━━ The data ━━
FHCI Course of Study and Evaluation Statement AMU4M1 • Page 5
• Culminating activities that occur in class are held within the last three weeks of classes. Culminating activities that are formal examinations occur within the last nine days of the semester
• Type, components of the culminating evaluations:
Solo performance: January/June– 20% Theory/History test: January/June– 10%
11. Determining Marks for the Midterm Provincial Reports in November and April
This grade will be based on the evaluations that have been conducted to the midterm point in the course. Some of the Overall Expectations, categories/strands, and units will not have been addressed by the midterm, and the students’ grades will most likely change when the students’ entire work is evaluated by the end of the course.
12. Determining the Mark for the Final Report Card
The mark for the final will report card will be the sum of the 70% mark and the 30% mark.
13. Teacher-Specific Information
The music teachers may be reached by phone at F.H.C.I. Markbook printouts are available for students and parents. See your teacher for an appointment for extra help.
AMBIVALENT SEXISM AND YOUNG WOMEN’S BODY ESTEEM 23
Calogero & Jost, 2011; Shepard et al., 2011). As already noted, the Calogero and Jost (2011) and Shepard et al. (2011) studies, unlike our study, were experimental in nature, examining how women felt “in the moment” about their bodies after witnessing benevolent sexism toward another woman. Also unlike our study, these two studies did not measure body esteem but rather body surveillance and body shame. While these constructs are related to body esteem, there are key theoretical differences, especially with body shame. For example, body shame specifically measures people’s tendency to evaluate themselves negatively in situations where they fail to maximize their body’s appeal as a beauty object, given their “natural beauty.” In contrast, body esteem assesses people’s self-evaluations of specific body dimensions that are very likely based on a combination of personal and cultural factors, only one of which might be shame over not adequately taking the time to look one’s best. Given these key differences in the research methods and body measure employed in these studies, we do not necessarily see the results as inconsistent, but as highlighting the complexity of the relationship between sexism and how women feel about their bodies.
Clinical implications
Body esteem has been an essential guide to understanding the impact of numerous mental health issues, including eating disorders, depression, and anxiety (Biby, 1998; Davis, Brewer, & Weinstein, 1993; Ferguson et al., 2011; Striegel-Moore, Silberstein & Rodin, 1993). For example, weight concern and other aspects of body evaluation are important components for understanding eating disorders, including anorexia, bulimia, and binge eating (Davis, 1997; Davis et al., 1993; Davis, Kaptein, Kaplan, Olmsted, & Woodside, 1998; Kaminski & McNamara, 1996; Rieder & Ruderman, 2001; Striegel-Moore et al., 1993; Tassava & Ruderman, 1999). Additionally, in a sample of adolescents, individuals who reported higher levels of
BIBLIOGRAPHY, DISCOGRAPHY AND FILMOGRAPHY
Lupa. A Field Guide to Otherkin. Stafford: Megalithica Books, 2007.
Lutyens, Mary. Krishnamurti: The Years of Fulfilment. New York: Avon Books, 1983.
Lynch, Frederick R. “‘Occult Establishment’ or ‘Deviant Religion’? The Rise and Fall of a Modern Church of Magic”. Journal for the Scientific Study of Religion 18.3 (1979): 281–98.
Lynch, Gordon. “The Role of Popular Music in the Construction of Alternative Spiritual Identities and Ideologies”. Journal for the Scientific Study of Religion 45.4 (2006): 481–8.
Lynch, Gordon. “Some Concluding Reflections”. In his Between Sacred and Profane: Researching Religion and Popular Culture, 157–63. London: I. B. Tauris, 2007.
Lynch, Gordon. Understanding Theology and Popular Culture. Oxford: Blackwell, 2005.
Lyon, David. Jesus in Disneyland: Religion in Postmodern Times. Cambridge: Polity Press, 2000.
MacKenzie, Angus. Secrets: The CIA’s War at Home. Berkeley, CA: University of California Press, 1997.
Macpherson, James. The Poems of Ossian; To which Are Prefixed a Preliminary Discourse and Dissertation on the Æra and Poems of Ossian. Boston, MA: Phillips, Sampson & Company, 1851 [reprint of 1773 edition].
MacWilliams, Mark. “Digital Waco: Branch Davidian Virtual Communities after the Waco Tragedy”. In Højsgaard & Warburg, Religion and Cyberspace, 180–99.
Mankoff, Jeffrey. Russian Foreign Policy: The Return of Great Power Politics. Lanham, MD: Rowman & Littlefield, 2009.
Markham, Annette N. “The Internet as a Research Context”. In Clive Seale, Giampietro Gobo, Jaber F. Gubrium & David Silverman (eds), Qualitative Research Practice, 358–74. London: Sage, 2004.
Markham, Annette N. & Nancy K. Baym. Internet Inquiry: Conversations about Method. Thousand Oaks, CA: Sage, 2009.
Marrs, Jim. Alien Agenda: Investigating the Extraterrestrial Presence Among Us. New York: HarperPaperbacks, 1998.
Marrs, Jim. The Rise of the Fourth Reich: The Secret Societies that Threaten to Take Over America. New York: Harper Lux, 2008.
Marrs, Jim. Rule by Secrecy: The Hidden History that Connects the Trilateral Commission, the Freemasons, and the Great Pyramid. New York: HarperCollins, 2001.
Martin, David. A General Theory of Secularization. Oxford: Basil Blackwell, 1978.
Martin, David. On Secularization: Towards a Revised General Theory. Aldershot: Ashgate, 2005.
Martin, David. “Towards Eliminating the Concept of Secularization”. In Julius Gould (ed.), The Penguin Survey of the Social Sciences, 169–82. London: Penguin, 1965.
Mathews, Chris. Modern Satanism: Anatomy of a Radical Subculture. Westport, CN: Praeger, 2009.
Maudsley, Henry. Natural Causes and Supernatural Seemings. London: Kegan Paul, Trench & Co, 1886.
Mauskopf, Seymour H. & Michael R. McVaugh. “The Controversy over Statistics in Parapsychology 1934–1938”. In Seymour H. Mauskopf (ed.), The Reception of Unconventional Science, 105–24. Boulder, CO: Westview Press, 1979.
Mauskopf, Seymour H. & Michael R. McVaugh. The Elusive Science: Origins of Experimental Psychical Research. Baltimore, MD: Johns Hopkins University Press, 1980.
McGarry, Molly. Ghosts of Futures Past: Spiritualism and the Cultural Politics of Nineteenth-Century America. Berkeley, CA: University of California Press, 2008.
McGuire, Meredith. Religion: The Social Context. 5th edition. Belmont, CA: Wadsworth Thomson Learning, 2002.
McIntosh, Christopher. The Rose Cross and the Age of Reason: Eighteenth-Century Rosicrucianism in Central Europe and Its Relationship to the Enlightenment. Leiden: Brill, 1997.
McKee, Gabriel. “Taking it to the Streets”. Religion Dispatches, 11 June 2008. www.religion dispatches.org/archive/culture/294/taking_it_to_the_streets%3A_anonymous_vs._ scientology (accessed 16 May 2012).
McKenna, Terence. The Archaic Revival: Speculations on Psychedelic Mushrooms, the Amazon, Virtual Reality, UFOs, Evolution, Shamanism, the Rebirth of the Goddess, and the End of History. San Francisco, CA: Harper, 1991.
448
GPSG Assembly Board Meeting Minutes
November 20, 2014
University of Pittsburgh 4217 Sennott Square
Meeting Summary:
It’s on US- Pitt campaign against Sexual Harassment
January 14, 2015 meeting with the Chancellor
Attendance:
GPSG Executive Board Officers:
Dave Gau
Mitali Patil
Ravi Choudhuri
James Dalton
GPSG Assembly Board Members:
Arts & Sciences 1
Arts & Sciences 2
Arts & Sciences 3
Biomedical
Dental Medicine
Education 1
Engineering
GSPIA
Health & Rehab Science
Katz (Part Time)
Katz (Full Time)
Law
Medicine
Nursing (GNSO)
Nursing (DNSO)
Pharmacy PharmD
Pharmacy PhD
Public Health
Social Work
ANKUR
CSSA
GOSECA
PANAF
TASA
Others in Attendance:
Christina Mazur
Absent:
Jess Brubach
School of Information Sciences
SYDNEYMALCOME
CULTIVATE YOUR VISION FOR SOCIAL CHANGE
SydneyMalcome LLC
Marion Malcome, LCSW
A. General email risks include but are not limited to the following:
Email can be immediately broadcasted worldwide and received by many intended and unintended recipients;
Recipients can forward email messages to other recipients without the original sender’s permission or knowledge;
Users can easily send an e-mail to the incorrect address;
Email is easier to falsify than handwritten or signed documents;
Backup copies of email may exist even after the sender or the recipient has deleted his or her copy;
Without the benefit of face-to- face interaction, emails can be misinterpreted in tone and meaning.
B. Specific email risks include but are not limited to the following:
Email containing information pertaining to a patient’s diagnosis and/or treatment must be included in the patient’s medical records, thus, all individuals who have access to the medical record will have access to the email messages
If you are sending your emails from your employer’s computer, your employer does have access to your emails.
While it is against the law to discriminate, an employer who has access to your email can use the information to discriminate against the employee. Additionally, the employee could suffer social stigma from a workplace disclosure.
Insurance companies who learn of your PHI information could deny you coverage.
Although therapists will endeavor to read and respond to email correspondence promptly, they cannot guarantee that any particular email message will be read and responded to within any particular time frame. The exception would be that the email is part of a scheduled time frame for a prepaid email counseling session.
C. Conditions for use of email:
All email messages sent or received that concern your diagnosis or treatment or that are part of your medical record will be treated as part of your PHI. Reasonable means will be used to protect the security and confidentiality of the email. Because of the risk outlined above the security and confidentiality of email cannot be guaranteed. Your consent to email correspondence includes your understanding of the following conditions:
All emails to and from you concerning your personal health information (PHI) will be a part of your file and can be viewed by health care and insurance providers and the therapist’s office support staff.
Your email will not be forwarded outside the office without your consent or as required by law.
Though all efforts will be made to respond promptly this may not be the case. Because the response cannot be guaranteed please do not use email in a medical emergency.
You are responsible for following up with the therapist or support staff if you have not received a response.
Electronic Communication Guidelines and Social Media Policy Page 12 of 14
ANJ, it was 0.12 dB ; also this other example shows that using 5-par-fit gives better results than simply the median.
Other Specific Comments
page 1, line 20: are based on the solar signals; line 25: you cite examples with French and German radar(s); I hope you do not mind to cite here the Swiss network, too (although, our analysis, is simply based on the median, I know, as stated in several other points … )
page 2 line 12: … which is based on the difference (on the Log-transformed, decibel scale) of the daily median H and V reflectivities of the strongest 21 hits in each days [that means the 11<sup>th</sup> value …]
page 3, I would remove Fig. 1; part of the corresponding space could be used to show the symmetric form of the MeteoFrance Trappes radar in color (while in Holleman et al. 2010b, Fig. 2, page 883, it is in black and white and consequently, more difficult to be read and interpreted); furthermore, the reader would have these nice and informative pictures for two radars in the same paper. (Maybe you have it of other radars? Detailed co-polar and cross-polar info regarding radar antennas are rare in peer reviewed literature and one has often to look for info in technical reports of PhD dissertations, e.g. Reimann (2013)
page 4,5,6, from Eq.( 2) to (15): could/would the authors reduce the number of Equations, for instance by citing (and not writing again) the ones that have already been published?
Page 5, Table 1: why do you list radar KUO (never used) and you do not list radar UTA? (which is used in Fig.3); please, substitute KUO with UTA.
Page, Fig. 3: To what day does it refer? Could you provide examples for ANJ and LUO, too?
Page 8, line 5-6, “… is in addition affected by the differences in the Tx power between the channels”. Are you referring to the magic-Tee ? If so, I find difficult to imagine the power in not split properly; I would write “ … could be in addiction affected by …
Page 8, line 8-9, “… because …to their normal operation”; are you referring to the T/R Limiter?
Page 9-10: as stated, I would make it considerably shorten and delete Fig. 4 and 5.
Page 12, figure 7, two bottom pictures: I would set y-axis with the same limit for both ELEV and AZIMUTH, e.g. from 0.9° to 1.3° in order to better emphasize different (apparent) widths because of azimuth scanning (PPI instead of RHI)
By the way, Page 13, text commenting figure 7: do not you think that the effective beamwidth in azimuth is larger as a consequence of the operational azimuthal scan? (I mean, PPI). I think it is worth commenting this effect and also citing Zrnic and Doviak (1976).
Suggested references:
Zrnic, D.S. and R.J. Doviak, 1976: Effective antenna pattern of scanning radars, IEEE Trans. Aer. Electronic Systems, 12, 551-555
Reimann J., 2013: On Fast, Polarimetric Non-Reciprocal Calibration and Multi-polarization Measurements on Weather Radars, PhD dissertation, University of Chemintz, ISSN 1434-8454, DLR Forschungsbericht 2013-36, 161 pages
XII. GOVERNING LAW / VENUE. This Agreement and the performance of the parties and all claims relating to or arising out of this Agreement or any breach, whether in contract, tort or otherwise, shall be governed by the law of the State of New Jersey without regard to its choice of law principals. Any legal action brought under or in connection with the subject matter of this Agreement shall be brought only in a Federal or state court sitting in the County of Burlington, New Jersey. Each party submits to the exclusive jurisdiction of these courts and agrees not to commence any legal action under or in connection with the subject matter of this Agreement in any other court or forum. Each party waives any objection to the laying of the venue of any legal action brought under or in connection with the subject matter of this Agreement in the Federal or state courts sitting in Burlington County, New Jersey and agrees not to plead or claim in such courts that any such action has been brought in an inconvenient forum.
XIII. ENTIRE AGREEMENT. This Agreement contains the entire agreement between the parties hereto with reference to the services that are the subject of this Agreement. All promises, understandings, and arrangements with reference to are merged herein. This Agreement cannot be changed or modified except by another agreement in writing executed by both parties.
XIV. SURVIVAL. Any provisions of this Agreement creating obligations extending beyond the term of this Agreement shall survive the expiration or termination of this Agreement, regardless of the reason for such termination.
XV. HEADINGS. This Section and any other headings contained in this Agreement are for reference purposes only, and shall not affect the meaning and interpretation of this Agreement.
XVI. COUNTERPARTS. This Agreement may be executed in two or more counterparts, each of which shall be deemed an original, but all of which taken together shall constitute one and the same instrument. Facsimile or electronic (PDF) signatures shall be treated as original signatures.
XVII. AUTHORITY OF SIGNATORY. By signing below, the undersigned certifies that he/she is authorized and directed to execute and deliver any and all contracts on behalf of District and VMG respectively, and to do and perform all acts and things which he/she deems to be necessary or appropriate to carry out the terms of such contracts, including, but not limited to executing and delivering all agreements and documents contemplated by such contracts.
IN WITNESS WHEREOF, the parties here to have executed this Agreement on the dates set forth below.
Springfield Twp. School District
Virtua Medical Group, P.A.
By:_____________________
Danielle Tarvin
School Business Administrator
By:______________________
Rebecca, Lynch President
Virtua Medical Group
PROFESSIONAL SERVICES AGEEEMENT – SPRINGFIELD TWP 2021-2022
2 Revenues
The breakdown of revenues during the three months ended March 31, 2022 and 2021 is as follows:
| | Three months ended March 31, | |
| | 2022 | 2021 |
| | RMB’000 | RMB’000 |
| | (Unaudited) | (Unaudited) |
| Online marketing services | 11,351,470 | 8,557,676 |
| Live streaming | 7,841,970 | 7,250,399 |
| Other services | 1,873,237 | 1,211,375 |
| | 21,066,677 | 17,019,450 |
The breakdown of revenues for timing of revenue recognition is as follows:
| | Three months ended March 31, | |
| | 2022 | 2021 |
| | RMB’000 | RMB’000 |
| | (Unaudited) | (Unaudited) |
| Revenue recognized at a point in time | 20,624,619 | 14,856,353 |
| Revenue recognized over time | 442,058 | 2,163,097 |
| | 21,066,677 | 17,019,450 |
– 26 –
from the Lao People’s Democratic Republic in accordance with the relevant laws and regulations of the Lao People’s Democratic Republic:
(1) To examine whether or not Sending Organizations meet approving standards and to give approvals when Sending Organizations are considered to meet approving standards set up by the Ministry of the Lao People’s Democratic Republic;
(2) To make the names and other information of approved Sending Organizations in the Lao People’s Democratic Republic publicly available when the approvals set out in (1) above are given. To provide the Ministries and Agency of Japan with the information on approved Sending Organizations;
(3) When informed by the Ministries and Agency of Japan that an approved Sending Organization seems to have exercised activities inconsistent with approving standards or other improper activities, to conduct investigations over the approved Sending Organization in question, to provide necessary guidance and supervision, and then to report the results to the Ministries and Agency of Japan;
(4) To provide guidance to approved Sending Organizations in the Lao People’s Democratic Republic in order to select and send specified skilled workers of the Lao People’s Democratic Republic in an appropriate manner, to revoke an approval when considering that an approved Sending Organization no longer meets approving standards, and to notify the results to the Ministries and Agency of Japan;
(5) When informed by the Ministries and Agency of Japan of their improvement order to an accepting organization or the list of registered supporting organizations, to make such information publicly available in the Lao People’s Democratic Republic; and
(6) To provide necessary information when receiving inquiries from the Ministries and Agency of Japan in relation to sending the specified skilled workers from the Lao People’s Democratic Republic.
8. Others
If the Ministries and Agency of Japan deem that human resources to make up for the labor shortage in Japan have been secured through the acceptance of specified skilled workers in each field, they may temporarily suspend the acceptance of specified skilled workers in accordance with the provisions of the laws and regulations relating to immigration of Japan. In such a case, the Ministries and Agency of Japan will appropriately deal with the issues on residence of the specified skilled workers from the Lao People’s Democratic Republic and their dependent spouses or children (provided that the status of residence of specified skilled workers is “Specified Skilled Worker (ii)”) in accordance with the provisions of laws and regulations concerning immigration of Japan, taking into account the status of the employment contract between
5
━━━
_What is needed_. Tally the lines in this material that hold the word "activities", then reply with only the number.

_Answer below_. 2